Shade matching is a significant treatment step and a challenge for the clinical team with potentially high costs for color correction. Currently, in the United States, the majority of private dental practitioners use visual color matching, but a recent study has reported a high rate of mistakes of subjective color determination among graduate dentists.


The aim of this retrospective study is to analyze whether a change in the oral background due to dental occlusion can influence tooth color determination.


Volunteer dental students underwent spectrophotometric color assessment using the SpectroShade device.
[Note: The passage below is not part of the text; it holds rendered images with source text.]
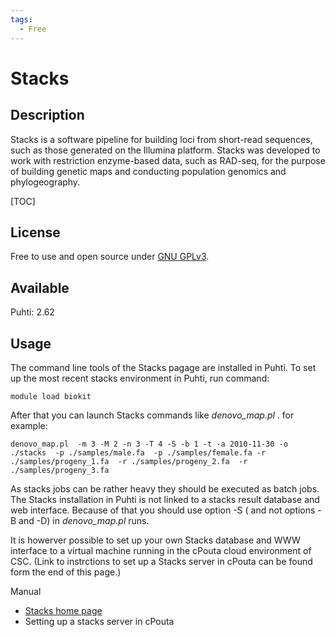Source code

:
```yaml
---
tags:
  - Free
---
```


# Stacks

## Description

Stacks is a software pipeline for building loci from short-read sequences, such as those generated on the 
Illumina platform. Stacks was developed to work with restriction enzyme-based data, such as RAD-seq, for 
the purpose of building genetic maps and conducting population genomics and phylogeography.

[TOC]

## License

Free to use and open source under [GNU GPLv3](https://www.gnu.org/licenses/gpl-3.0.html).

## Available
Puhti: 2.62

## Usage

The command line tools of the Stacks pagage are installed in Puhti. To set up the most recent stacks environment in Puhti, 
run command:
```text
module load biokit
```

After that you can launch Stacks commands like _denovo_map.pl_ . for example:
```text
denovo_map.pl  -m 3 -M 2 -n 3 -T 4 -S -b 1 -t -a 2010-11-30 -o ./stacks  -p ./samples/male.fa  -p ./samples/female.fa -r ./samples/progeny_1.fa  -r ./samples/progeny_2.fa  -r ./samples/progeny_3.fa
```
As stacks jobs can be rather heavy they should be executed as batch jobs.  The Stacks installation in Puhti is not linked to 
a stacks result database and web interface. Because of that you should use option -S ( and not options -B and -D) in 
_denovo_map.pl_ runs.

It is howerver possible to set up your own Stacks database and WWW interface to a virtual machine running in the 
cPouta cloud environment of CSC. (Link to instrctions to set up a Stacks server in cPouta can be found form the end of this page.)



Manual

*   [Stacks home page](http://catchenlab.life.illinois.edu/stacks/)
*   Setting up a stacks server in cPouta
Two measurements were carried out (with the individuals’ occlusion closed and with the occlusion open) on 43 upper central and 58 lateral incisors. Association between colorimetric variables L*, a*, b* and ΔE00 and tooth width, length and tobacco usage were examined.


Slight changes in the CIELAB values between closed and open occlusions were found for both the gingival and the central sections as for the overall tooth area, with mean ΔL*=-1.24, Δa*=-1.77, Δb*=-1.42 and ΔE00=1,84. A larger difference was detected in the incisal area, with mean ΔL*=-2.99, Δa*=-1.76, Δb*=-2.83 and ΔE00=3.65.


In conclusion, our study showed that dental occlusion does not play a significant role in tooth color matching determinations, even though attention to avoid overbite due to a maximum intercuspation should be made.

Keywords: Color, Occlusion, Color assessment, Color selection, Spectrophotometry, Colorimetry.